Souveräne Entscheidung
Venezuela: Regierungslager gewinnt Parlamentswahl eindeutig. Rechte Opposition verliert Kontrolle über Nationalversammlung
Von Frederic Schnatterer
Das neben der regierenden PSUV acht weitere Parteien umfassende Bündnis »Großer Patriotischer Pol« hat die Parlamentswahl in Venezuela am Sonntag klar gewonnen. Das teilte der Nationale Wahlrat (CNE) in der Nacht zum Montag nach Auszählung von 82,35 Prozent der abgegebenen Stimmen mit. Bei einer Pressekonferenz erklärte die CNE-Vorsitzende Indira Alfonzo, 67,6 Prozent hätten das Regierungslager gewählt. Weit abgeschlagen folgt auf dem zweiten Platz das Oppositionsbündnis der moderaten Rechten, »Demokratische Allianz«, mit etwa 18 Prozent.

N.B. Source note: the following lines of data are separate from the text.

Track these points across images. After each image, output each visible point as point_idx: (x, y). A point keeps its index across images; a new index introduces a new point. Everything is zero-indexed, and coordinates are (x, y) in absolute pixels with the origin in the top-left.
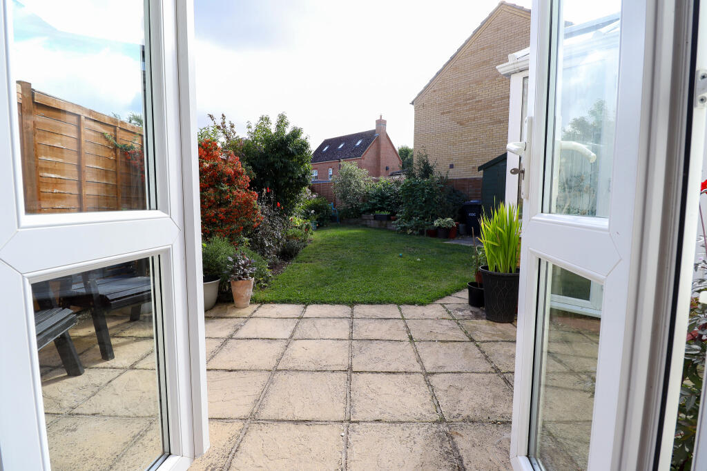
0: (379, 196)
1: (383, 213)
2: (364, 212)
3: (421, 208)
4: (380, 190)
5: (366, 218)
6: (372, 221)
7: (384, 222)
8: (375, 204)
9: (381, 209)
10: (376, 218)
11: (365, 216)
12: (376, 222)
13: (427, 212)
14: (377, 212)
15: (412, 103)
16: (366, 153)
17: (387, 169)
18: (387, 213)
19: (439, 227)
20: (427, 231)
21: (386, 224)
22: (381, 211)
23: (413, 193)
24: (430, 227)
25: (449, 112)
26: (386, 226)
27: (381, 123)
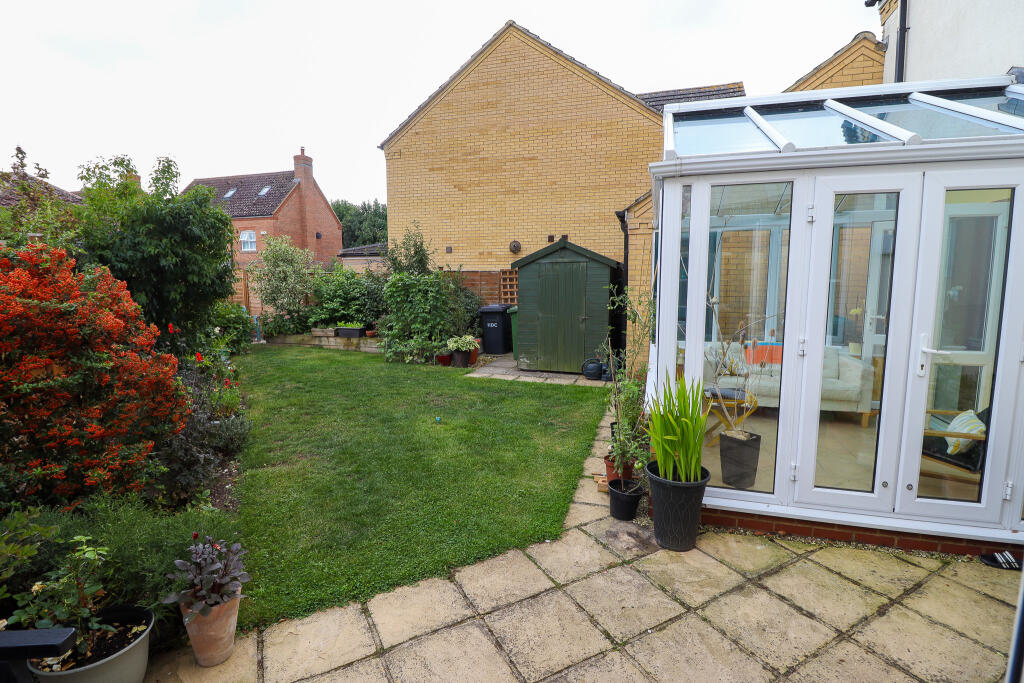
0: (339, 296)
1: (350, 326)
2: (315, 324)
3: (425, 322)
4: (341, 285)
5: (320, 334)
6: (331, 339)
7: (355, 341)
8: (335, 310)
9: (347, 318)
10: (337, 334)
11: (317, 331)
12: (339, 340)
13: (433, 327)
14: (341, 325)
15: (382, 147)
16: (279, 210)
17: (318, 236)
18: (357, 326)
19: (458, 350)
20: (437, 356)
21: (359, 344)
22: (347, 321)
23: (408, 296)
24: (444, 351)
25: (442, 169)
26: (358, 346)
27: (304, 161)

Weitere rechtsoppositionelle Kandidaten kamen auf ungefähr zwölf Prozent. Die »Revolutionäre Volksalternative«, an der auch die Kommunistische Partei beteiligt ist, erreichte 2,73 Prozent.
An der Wahl, die von einer schweren Wirtschaftskrise und der Coronapandemie geprägt war, beteiligten sich laut CNE rund 31 Prozent der insgesamt mehr als 20 Millionen Abstimmungsberechtigten. Die neugewählten Abgeordneten der Nationalversammlung nehmen planmäßig am 5. Januar 2021 ihre Sitze ein, ihr Mandat gilt für fünf Jahre. Da die Kombination aus Mehrheits- und Verhältniswahlrecht tendenziell die stärkste Kraft bevorzugt, kann das Regierungslager mit einer Zweidrittelmehrheit im neuen Parlament rechnen.
Mit der Parlamentswahl verliert die rechte Opposition nunmehr auch die letzte Institution, in der sie noch über eine Mehrheit verfügt hat. 2015 hatte sie die Kontrolle über die Nationalversammlung übernommen. Anfang 2019 rief sich der zu diesem Zeitpunkt das Amt des Parlamentspräsidenten ausübende Juan Guaidó zum »Übergangspräsidenten« aus. Trotz immer weiter schwindenden Einflusses hält er auch zwei Jahre später an dieser Rolle als »Oppositionsführer« fest.
Guaidó sowie die rechtesten Teile der Opposition hatten bereits im Vorfeld der Wahl von »Betrug« gesprochen und dazu aufgerufen, der Abstimmung fernzubleiben. Statt dessen setzt der selbsternannte »Interimspräsident« auf eine »Volksbefragung« über die Zukunft des gewählten Präsidenten Nicolás Maduro. Seit vergangenem Sonnabend und noch bis zum 12. Dezember sind »Venezolaner im In- und Ausland« zur Stimmabgabe aufgerufen, für den kommenden Sonnabend ist eine Demonstration geplant.
Nach Bekanntgabe des vorläufigen Ergebnisses gratulierte Maduro dem venezolanischen Volk zum Wahltag. In einem auf seinem Twitter-Account veröffentlichten Video erklärte der Staatschef: »Wir haben eine neue Nationalversammlung, wir haben einen gewaltigen und gigantischen Sieg errungen.« Zugleich betonte er, die Abstimmung stelle »ohne Zweifel« einen »großen Sieg für die Demokratie« dar. Nun müsse auch die Opposition »mit einer Stimme« die neue US-Regierung unter Joseph Biden dazu auffordern, »alle Sanktionen aufzuheben«.
Während unter anderem die Europäische Union die Einladung zur Entsendung von Wahlbeobachtern ausgeschlagen hatte, folgten mehr als 34 Staaten dem Ruf aus Caracas. Knapp 1.500 Beobachter und 300 Repräsentanten wachten am Sonntag über einen geregelten und fairen Ablauf der Abstimmung – unter ihnen Spaniens früherer Regierungschef José Luis Rodríguez Zapatero. Der forderte Brüssel dazu auf, den Kurs gegenüber Venezuela zu überdenken. Die vergangenen Jahre hätten klargemacht, dass »Sanktionen nicht weiterhelfen«. Statt dessen brauche es einen »Ton des Respekts und der Nichteinmischung«.